What you need to do ▸
Wherever pictures occur in the entries below, leave them out and retype the rest exactly.

══════

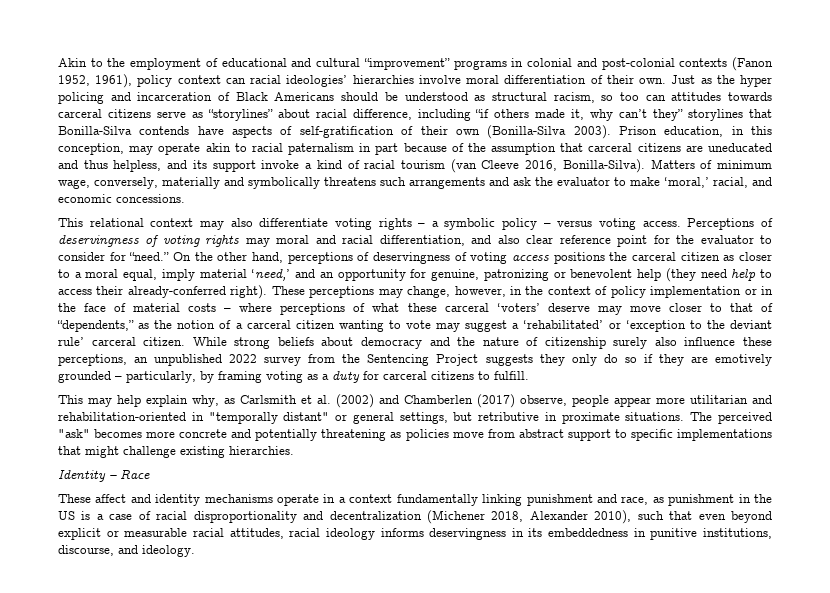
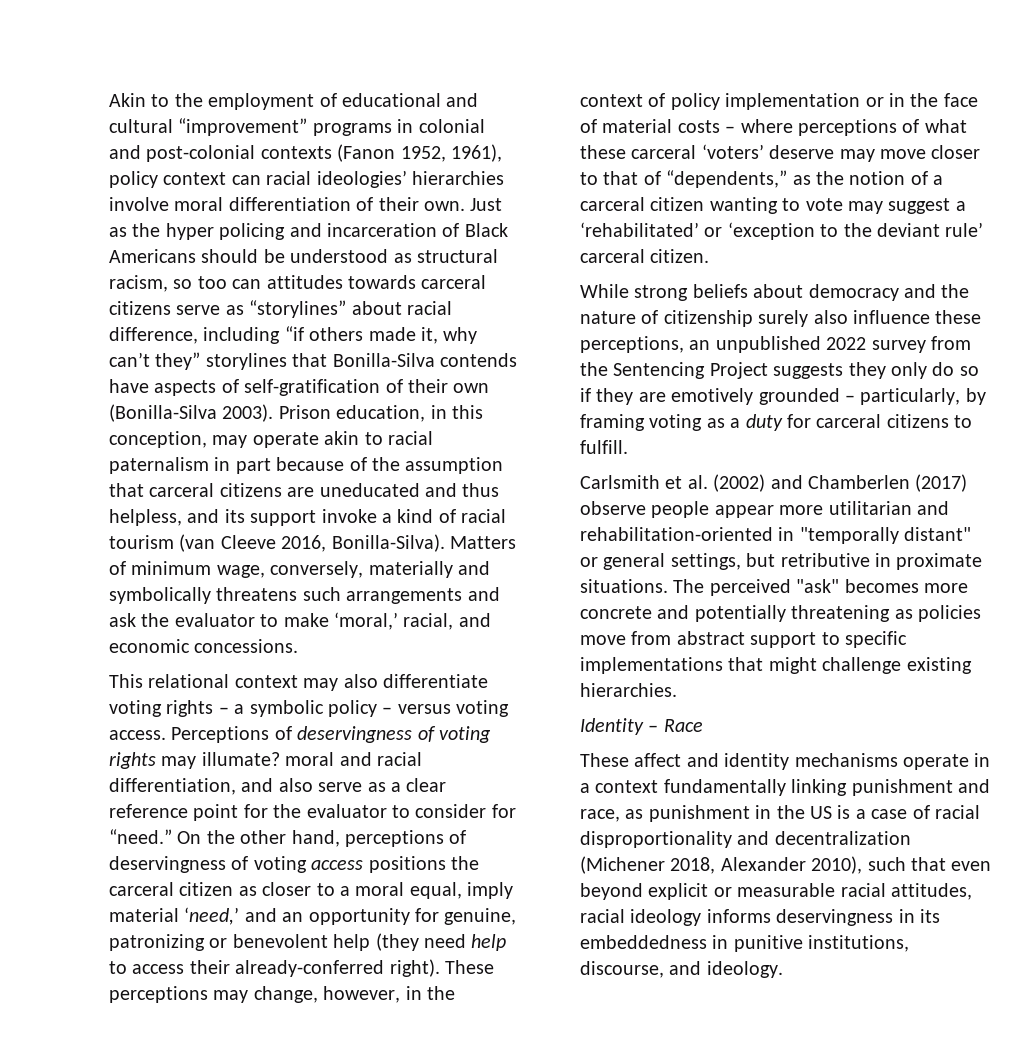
(270, 242) none -> [201,752,280,766] illumate?
(520, 239) none -> [318,782,401,792] serve as a
(186, 341) none -> (710, 256) //
[58,395,235,407] This may help explain why, as -> (628, 447) none
[520,395,567,406] observe, -> [580,501,646,515] observe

══════

Response to the exercise ▸
(270, 242) none -> [201,752,280,766] illumate?
(520, 239) none -> [318,782,401,792] serve as a
(186, 341) none -> (710, 256) //
[58,395,235,407] This may help explain why, as -> (628, 447) none
[520,395,567,406] observe, -> [580,501,646,515] observe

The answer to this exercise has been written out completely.